Data entries
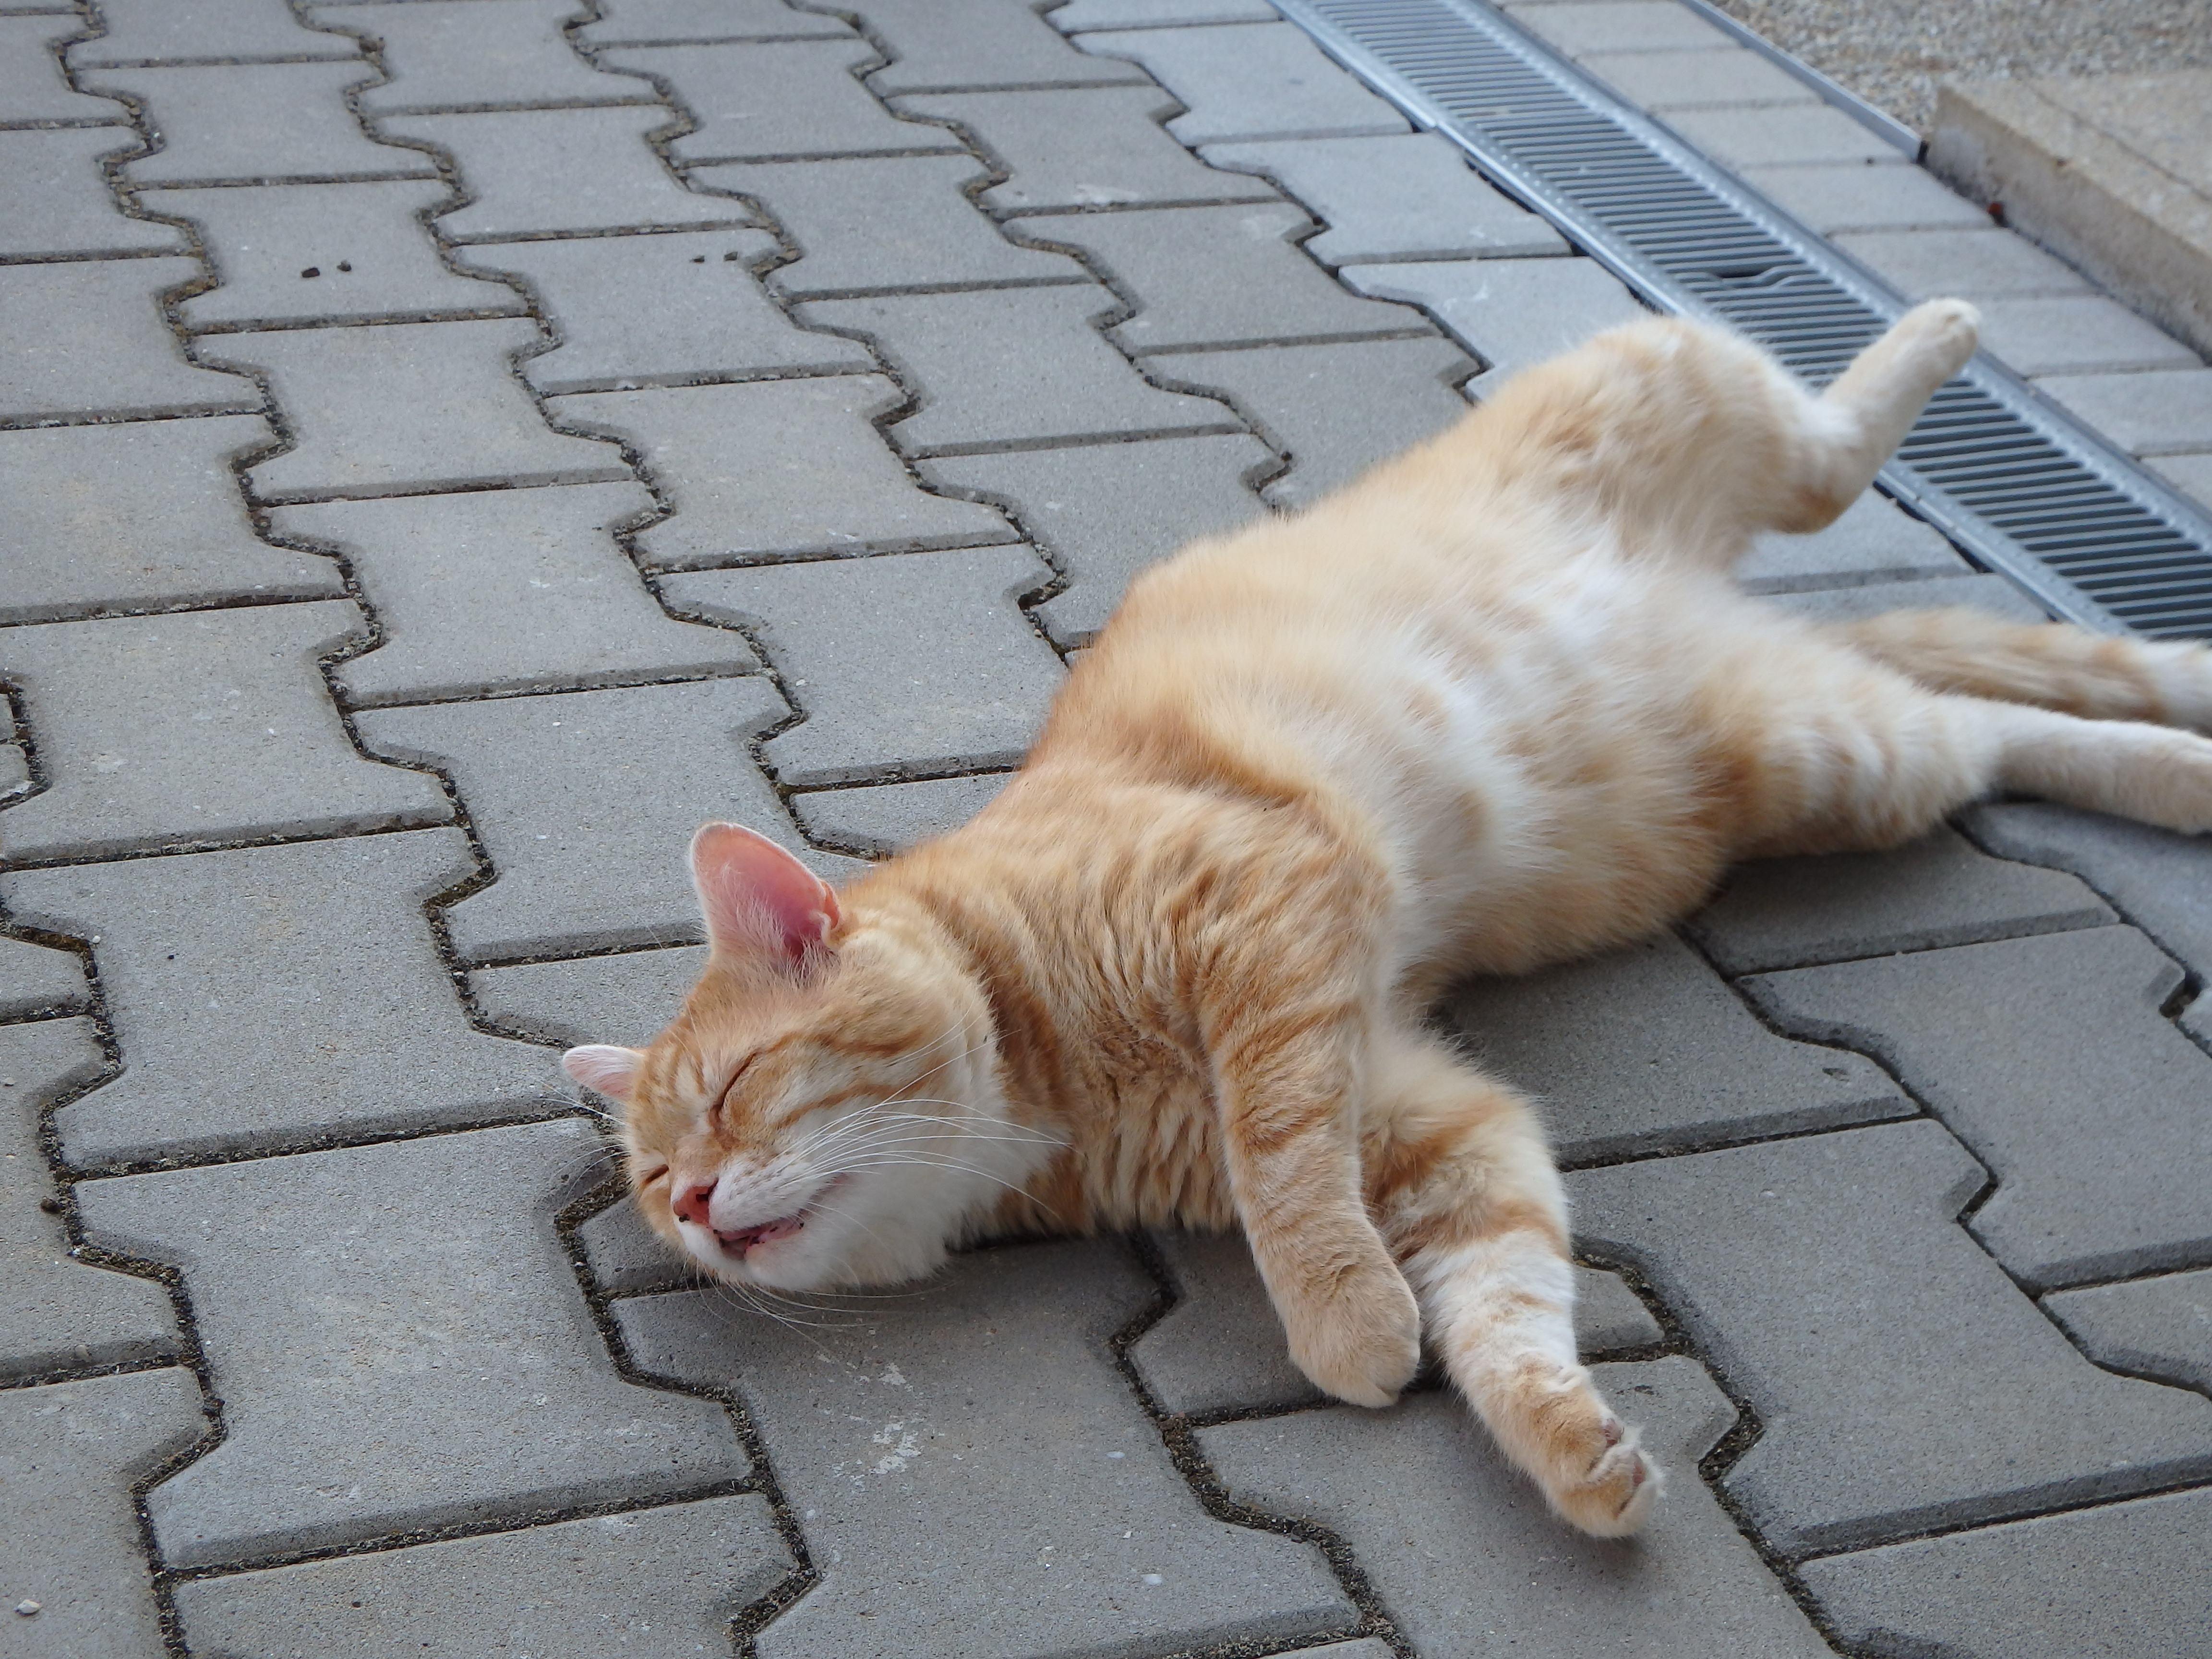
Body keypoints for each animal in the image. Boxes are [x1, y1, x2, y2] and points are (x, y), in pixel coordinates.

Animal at [563, 299, 2212, 1537]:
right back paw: (2186, 745)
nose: (696, 1206)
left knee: (1838, 460)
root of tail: (1712, 605)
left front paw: (1342, 1318)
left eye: (729, 1094)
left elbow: (1287, 1169)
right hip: (1839, 751)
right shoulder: (1437, 1122)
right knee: (1998, 713)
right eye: (648, 1177)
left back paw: (1947, 338)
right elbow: (1507, 1298)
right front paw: (1564, 1445)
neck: (1037, 1076)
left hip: (1701, 418)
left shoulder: (1272, 928)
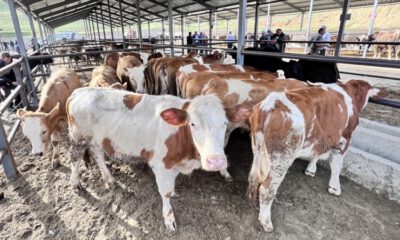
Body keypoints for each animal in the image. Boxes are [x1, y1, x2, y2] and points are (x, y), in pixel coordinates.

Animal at [66, 87, 250, 229]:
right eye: (193, 124)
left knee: (98, 154)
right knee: (75, 158)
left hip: (96, 139)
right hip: (78, 137)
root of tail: (80, 90)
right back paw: (75, 183)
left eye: (225, 123)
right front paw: (169, 219)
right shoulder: (161, 165)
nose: (217, 161)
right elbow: (165, 192)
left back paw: (109, 179)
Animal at [247, 79, 388, 232]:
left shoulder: (322, 138)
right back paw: (266, 222)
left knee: (253, 176)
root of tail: (270, 104)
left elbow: (317, 153)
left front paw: (311, 170)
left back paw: (251, 200)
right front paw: (335, 187)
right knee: (267, 188)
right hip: (283, 155)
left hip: (258, 148)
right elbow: (336, 165)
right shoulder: (345, 138)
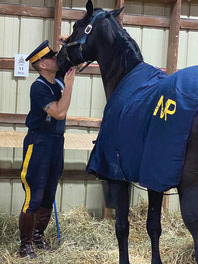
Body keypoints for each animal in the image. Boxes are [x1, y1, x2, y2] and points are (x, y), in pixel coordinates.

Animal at [56, 1, 198, 262]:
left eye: (78, 25)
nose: (59, 58)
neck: (125, 77)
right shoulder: (153, 178)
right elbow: (153, 226)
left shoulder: (116, 176)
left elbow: (122, 227)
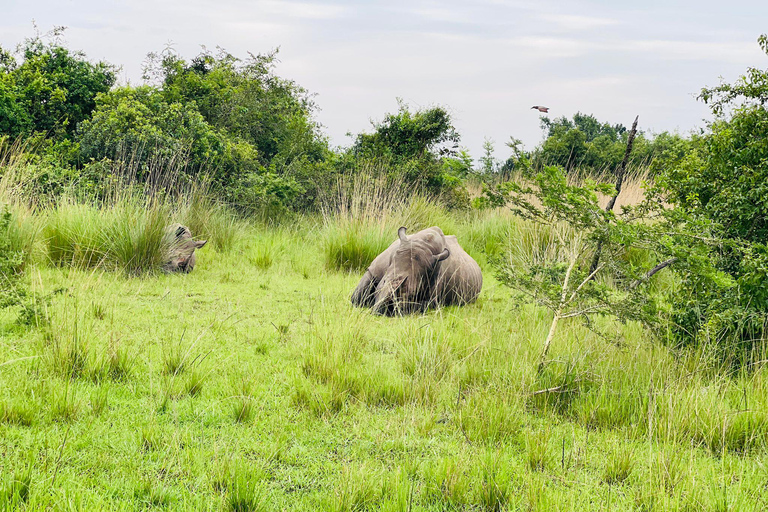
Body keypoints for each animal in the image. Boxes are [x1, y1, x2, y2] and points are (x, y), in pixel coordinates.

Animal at [351, 226, 482, 315]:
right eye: (383, 283)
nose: (384, 308)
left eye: (412, 294)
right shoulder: (373, 269)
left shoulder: (432, 298)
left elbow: (420, 305)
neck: (422, 243)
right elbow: (356, 296)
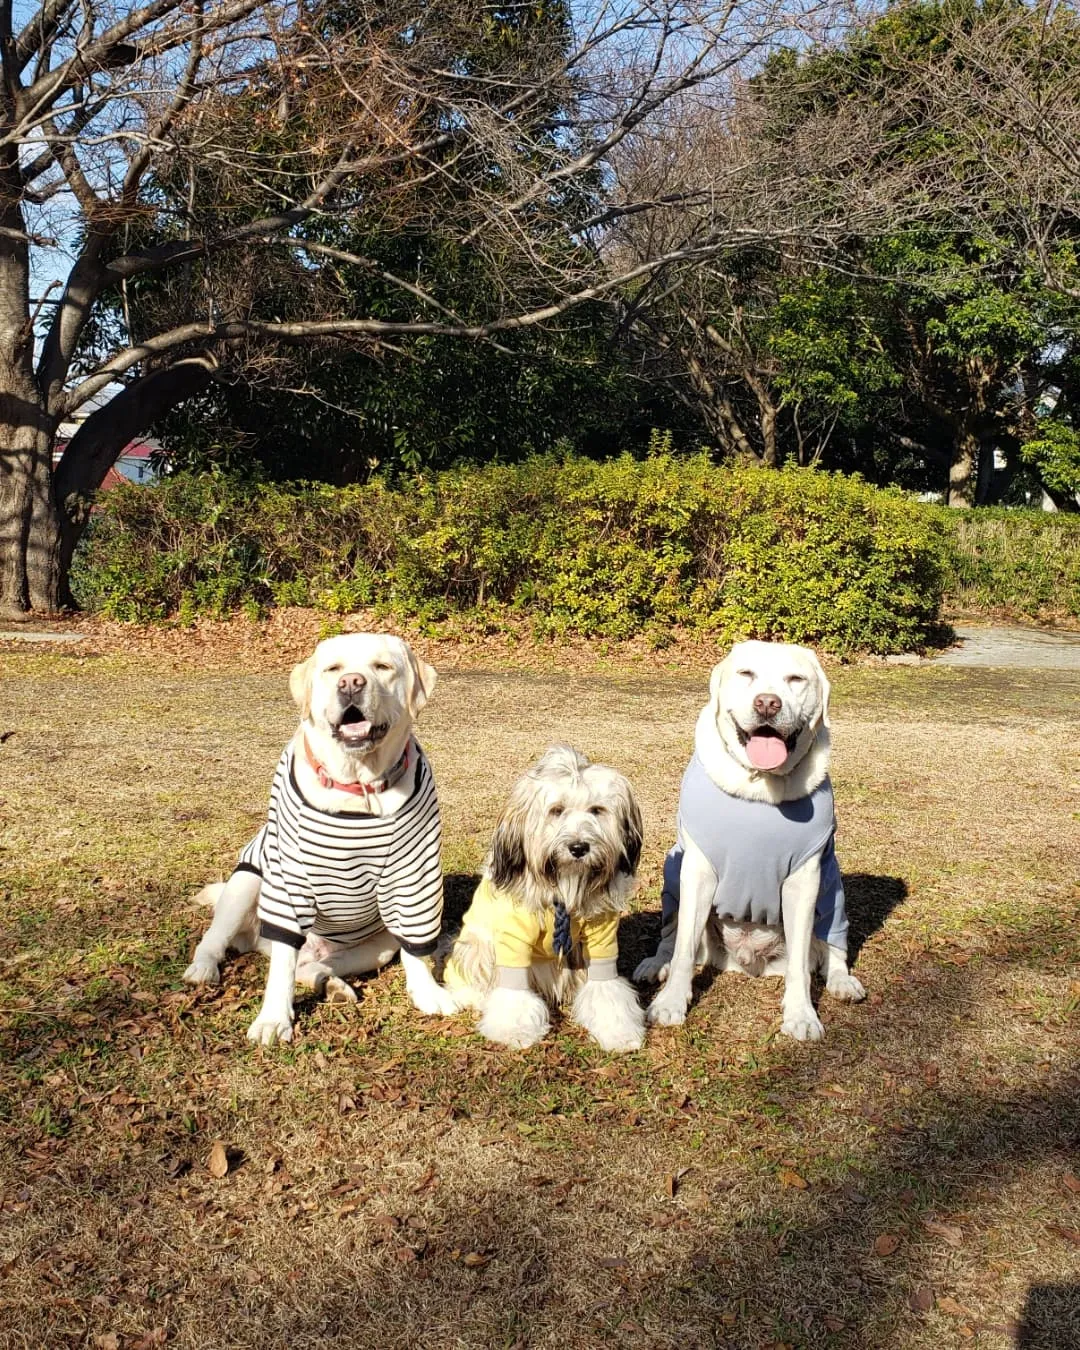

-- INSTRUCTIONS TO FOLLOW --
Leaving out each picture, repeat exactly the lines above from the one that contains "root of tail: (1712, 605)" through the one that contains "left shoulder: (322, 138)".

-- YOUR RESPONSE --
root of tail: (1712, 605)
left front paw: (1342, 1318)
left eye: (729, 1094)
left elbow: (1287, 1169)
right hip: (1839, 751)
right shoulder: (1437, 1122)
right knee: (1998, 713)
right eye: (648, 1177)
left back paw: (1947, 338)
right elbow: (1507, 1298)
right front paw: (1564, 1445)
neck: (1037, 1076)
left hip: (1701, 418)
left shoulder: (1272, 928)
Body keypoints for each animal in the image. Boxes are [x1, y1, x2, y2] and points are (x, y), in pixel coordinates.

Animal at [66, 87, 250, 229]:
right eye: (193, 124)
left knee: (98, 154)
right knee: (75, 158)
left hip: (96, 139)
right hip: (78, 137)
root of tail: (80, 90)
right back paw: (75, 183)
left eye: (225, 123)
right front paw: (169, 219)
right shoulder: (161, 165)
nose: (217, 161)
right elbow: (165, 192)
left back paw: (109, 179)
Animal at [247, 79, 388, 232]:
left shoulder: (322, 138)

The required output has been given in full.